Saved data entries:
***

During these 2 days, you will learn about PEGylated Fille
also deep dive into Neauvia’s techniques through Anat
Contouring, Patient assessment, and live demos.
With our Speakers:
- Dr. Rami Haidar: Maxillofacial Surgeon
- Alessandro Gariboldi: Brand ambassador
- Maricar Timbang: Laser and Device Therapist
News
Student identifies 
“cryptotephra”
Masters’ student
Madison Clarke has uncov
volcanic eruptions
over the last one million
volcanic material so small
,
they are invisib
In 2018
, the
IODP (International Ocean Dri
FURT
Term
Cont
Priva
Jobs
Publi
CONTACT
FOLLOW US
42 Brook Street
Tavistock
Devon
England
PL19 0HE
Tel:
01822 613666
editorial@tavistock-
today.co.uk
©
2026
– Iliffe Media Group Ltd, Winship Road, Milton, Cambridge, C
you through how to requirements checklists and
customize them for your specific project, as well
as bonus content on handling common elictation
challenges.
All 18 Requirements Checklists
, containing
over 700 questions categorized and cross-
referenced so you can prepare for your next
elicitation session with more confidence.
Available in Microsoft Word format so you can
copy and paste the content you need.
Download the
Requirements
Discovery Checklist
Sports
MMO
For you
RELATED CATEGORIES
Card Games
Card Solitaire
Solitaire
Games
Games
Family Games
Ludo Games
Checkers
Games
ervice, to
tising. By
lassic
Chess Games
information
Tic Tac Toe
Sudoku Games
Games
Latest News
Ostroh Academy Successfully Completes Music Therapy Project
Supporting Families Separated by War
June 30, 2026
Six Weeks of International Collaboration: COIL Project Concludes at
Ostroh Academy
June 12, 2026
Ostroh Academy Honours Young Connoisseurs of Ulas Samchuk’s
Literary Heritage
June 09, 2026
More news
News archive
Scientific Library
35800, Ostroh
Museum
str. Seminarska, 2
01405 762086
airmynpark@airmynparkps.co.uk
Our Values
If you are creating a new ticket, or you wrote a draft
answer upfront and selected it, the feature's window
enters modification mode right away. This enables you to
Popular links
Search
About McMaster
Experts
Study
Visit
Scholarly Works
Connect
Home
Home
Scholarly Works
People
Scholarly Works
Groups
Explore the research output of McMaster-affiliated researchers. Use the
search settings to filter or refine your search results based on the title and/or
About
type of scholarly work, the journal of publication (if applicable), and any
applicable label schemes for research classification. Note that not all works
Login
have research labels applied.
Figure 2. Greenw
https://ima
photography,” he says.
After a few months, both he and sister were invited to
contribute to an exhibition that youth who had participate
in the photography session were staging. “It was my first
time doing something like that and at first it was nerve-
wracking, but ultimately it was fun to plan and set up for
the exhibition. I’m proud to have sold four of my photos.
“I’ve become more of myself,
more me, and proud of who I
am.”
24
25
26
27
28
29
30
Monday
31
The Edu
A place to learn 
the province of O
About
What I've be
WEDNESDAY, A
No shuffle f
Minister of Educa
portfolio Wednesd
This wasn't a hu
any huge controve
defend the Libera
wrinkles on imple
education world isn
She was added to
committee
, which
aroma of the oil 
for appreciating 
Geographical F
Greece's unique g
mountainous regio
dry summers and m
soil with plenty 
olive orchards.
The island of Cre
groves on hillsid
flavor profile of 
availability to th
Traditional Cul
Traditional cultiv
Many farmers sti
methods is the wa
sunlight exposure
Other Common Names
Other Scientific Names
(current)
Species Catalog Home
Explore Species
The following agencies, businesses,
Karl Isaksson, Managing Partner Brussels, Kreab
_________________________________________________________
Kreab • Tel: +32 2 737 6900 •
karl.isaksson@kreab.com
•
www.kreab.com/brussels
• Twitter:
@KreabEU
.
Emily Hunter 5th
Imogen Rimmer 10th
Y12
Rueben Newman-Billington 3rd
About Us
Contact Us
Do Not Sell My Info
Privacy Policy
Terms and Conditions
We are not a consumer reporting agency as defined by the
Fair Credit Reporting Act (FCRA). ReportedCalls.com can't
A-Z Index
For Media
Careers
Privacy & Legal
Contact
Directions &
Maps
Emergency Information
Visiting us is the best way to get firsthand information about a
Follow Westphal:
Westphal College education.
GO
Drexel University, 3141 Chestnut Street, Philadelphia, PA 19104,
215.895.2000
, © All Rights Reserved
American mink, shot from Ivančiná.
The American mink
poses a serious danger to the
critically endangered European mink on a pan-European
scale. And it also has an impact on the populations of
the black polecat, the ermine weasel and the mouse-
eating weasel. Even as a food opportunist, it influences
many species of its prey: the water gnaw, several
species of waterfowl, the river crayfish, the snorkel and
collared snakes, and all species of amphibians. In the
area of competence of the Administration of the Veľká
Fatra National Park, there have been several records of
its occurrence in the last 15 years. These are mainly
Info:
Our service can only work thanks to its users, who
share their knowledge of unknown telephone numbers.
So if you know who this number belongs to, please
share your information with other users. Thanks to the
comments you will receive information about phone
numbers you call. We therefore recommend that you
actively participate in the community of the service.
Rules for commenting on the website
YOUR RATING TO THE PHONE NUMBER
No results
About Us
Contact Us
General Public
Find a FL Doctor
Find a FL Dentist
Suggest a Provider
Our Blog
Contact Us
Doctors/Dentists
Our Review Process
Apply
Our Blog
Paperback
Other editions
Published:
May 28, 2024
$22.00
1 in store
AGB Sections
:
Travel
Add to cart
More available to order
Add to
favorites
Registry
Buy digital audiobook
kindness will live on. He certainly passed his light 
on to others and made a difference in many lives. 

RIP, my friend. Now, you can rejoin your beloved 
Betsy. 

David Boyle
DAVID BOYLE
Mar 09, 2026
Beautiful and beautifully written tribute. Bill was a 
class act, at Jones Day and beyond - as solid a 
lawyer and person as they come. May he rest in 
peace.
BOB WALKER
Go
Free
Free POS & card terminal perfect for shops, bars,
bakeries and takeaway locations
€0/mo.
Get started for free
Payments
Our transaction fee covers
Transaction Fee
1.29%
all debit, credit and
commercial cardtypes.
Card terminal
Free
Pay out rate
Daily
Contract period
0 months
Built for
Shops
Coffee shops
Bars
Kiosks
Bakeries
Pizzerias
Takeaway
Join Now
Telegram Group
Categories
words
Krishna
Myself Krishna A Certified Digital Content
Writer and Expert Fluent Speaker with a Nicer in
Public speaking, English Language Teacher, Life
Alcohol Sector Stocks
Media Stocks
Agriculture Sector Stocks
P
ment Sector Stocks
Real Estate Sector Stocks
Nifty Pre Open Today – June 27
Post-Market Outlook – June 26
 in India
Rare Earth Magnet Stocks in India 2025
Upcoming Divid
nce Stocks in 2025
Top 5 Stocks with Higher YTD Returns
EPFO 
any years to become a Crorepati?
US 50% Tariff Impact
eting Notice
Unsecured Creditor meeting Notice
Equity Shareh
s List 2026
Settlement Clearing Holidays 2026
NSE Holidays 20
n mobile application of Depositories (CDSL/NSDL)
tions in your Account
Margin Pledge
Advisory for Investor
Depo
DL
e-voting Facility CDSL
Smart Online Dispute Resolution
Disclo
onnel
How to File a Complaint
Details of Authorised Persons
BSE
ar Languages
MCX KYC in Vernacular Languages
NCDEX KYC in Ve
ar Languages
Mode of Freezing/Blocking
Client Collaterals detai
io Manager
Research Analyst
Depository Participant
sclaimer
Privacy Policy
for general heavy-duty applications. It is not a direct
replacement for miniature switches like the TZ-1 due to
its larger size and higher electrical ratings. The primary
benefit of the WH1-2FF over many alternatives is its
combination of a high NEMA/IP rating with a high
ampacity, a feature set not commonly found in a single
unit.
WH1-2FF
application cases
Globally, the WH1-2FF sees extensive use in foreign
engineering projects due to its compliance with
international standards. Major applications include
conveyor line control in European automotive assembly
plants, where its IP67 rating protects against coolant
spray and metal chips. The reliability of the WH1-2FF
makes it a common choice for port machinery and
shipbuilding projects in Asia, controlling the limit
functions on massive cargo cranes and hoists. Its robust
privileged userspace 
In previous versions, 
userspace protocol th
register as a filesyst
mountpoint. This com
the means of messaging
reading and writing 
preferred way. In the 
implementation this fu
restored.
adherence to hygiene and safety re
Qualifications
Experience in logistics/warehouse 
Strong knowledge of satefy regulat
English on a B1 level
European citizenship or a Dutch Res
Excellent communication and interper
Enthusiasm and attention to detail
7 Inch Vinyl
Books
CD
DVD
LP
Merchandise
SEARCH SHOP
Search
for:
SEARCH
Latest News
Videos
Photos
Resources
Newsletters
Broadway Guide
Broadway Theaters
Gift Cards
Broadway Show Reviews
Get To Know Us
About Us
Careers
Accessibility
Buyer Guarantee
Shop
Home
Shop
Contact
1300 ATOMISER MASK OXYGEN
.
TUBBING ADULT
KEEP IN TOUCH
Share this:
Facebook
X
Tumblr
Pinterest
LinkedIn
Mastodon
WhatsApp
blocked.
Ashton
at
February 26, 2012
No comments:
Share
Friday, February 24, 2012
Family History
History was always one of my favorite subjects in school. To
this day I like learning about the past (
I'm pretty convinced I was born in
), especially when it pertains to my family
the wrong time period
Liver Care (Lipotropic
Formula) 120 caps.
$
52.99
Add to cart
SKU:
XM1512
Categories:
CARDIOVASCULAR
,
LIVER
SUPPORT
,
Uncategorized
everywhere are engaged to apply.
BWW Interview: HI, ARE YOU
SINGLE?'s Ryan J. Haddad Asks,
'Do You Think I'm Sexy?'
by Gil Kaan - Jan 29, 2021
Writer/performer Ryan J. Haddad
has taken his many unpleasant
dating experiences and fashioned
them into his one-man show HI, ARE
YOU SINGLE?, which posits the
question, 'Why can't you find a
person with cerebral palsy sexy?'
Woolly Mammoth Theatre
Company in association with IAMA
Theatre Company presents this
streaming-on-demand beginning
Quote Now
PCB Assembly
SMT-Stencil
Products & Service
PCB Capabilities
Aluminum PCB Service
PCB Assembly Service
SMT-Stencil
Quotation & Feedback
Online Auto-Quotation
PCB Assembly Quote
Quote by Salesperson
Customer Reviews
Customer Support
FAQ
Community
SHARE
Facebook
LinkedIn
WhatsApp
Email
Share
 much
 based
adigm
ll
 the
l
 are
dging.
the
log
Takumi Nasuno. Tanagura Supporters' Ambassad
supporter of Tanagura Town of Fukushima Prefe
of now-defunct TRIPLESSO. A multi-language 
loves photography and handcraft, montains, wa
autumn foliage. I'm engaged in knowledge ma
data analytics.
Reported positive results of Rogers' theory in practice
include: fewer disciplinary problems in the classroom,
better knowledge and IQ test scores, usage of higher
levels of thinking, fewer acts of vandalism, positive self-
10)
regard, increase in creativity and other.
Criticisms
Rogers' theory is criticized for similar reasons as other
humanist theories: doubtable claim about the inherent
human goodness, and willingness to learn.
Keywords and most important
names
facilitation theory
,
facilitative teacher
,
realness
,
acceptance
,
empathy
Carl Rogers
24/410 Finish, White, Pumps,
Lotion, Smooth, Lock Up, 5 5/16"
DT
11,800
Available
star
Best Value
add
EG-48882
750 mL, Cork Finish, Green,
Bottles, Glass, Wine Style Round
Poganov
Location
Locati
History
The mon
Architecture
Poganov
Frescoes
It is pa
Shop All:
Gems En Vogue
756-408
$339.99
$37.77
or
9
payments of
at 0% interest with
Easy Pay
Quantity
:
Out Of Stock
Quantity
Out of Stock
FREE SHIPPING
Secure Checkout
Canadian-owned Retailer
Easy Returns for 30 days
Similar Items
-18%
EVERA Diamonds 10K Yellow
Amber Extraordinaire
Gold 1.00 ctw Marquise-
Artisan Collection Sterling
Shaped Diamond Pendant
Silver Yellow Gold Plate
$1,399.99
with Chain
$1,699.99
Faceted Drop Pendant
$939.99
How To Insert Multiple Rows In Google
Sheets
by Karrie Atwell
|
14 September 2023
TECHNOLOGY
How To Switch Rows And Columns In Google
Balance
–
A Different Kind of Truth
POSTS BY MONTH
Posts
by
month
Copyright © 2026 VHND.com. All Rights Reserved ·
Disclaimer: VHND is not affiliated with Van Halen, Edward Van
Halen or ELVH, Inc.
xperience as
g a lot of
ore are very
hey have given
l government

***

*Exercise description:* How many lines of the listing above contain the word "that"? Give only the number.

*Solution:* 4